In particular, Clinton said, there need to be localized efforts to encourage vaccination among communities of color, who polls show are less inclined to immediately get a Covid-19 vaccine than white people. People of color have suffered disproportionately from the pandemic, but they also have a history and ongoing experience of being mistreated and discriminated against by medical institutions.
“We are losing time every day,” she said. “I don’t want us to fumble around.”

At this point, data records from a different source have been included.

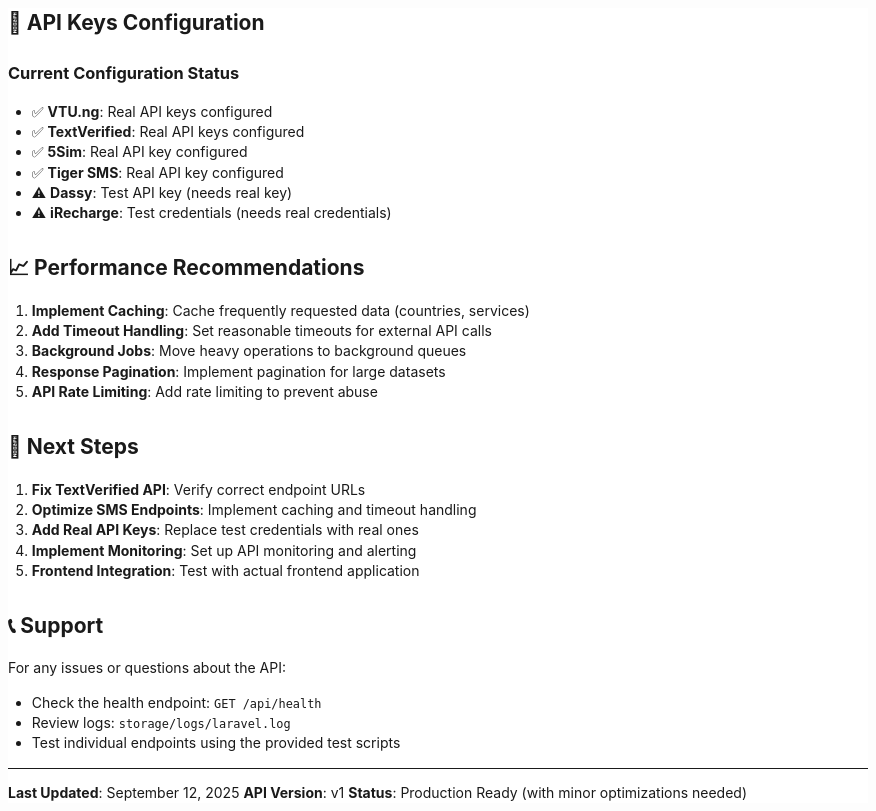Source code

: ## 🔑 **API Keys Configuration**

### **Current Configuration Status**
- ✅ **VTU.ng**: Real API keys configured
- ✅ **TextVerified**: Real API keys configured
- ✅ **5Sim**: Real API key configured
- ✅ **Tiger SMS**: Real API key configured
- ⚠️ **Dassy**: Test API key (needs real key)
- ⚠️ **iRecharge**: Test credentials (needs real credentials)

## 📈 **Performance Recommendations**

1. **Implement Caching**: Cache frequently requested data (countries, services)
2. **Add Timeout Handling**: Set reasonable timeouts for external API calls
3. **Background Jobs**: Move heavy operations to background queues
4. **Response Pagination**: Implement pagination for large datasets
5. **API Rate Limiting**: Add rate limiting to prevent abuse

## 🚀 **Next Steps**

1. **Fix TextVerified API**: Verify correct endpoint URLs
2. **Optimize SMS Endpoints**: Implement caching and timeout handling
3. **Add Real API Keys**: Replace test credentials with real ones
4. **Implement Monitoring**: Set up API monitoring and alerting
5. **Frontend Integration**: Test with actual frontend application

## 📞 **Support**

For any issues or questions about the API:
- Check the health endpoint: `GET /api/health`
- Review logs: `storage/logs/laravel.log`
- Test individual endpoints using the provided test scripts

---

**Last Updated**: September 12, 2025
**API Version**: v1
**Status**: Production Ready (with minor optimizations needed)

Much of that work would normally fall to the Centers for Disease Control and Prevention, Clinton said, but the Trump administration has regularly undermined health authorities’ efforts. CDC experts are discussing the distribution and allocation of Covid-19 vaccines, but Clinton said there should have been more done to build up eagerness for immunizations. She called on the Biden-Harris transition team to “fill the gap,” in part by engaging with community liaisons, like the leaders of historically black colleges and universities or indigenous communities, to mount campaigns with “nuance and specificity.”
“We do need targeted messaging,” Clinton said about connecting with communities of color.
Clinton also said that although social media companies have started to take some steps to combat vaccine misinformation on their platforms, they need to do more to not only respond to people purveying misinformation, but to prevent it in the first place.
Clinton also told the story of how, decades ago, her grandmother took her children — including Chelsea’s mom, Hillary — to get the polio vaccine when it became available. They waited for six hours to get their shots.
“I hope nobody has to stand in line for six hours,” Clinton said about Covid-19 vaccines, “but I want people to be willing to stand in line.”